European tech startups raise €7.9bn from VCs in one year

28.01.2015
European tech companies raised 7.9 billion across 1460 deals in 2014, according to data published this week by Dow Jones VentureSource.

While there were 11 percent fewer deals between venture capitalists and tech companies in 2014, the amount raised by European tech firms was still 25 percent higher than in 2013, helped in part by large investments in companies like British firm Huddle, who secured £32 million in December for its enterprise collaboration platform.

But investment in European tech firms could be about to surge even more after venture capitalists secured an extra 927 million of investment money during the last quarter of 2014, an increase of 33 percent on the amount raised in the third quarter. Notable pots include Singapore-based Infocomm's 158 million fund and Norway's Northzone Ventures 100 million fund.

IPOs

Several European companies decided they had grown big enough to list on public stock markets last year.

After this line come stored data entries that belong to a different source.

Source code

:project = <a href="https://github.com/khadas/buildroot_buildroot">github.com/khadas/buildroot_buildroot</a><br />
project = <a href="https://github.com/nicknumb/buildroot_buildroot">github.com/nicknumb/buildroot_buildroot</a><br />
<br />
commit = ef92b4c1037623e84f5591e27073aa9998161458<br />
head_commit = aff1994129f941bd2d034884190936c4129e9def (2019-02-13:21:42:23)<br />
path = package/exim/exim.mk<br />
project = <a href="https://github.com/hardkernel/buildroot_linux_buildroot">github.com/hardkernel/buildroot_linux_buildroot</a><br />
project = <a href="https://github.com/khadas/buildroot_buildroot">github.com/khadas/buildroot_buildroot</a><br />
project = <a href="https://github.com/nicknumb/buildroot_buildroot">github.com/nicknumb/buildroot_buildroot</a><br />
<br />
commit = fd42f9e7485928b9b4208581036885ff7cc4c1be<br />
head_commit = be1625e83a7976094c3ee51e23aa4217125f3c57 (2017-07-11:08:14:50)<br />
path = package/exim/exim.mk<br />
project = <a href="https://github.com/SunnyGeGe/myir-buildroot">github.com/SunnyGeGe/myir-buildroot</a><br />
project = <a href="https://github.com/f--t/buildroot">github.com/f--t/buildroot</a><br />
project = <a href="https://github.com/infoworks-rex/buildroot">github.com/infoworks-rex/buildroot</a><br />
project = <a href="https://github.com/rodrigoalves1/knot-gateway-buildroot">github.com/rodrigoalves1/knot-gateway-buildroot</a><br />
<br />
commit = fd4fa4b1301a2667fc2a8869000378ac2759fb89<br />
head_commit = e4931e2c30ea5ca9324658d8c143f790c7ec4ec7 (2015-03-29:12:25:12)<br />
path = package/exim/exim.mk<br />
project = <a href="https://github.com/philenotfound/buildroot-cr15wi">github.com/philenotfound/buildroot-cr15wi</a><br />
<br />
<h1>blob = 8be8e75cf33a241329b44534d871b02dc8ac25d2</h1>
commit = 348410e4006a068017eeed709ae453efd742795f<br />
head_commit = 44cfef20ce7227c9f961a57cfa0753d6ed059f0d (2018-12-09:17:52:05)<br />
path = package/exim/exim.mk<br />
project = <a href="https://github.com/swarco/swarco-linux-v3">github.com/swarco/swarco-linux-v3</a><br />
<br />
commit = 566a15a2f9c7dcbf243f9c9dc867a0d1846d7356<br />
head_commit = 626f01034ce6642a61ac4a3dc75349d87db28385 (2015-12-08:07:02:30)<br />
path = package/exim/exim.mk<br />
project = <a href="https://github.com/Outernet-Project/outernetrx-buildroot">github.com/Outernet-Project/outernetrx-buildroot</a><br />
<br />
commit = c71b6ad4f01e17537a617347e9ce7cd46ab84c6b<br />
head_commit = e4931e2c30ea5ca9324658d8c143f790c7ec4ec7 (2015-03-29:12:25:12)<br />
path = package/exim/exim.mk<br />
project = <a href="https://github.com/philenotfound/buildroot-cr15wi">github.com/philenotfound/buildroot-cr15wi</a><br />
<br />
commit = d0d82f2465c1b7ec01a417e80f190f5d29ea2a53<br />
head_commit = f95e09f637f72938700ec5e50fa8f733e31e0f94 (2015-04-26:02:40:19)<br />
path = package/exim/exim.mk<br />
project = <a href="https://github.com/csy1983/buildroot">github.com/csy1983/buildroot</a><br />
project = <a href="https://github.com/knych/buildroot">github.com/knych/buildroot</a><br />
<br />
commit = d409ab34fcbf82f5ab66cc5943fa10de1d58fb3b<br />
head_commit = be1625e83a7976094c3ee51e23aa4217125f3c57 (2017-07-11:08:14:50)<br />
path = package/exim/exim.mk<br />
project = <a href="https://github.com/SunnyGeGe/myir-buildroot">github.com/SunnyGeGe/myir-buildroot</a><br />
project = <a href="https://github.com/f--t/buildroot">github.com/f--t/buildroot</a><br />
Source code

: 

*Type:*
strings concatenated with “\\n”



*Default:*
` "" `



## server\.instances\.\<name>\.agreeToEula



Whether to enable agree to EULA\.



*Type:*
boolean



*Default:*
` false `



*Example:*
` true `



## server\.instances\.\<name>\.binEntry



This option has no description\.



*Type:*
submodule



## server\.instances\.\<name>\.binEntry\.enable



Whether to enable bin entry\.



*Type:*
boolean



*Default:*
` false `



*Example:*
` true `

In the final quarter of the 2014, there were 10 European tech IPOs worth a total of 2.3 billion, more than six times the figure seen over the same period in 2013 and the highest sum since the second quarter of 2000, when 71 IPOs raised a total of 3.8 billion.

The largest European VC-backed IPO of 2014 was Rocket Internet AG's October listing on the Frankfurt Stock Exchange. The company raised a total of 1.4 billion, accounting for 62% of the total amount raised through European venture-backed company IPOs for the quarter.

M&As

But not every startup will take the IPO route. Indeed, some find it hard to say no to lucrative acquisition offers such as those made by Silicon Valley predators like Google and Facebook.

A separate report out today from analyst house 451 Research predicts that the number of mergers and acquisitions will soar in 2015.

"2015 appears likely to continue the deal-making momentum we experienced in 2014, which was the highest level of tech M&A spending since the Dot Com collapse," said Brenon Daly, research director at 451 Research for M&A.

"Tech investment bankers have told us that their pipelines are fuller than they've been in years, while corporate development executives indicated they expect to be even busier shopping this year."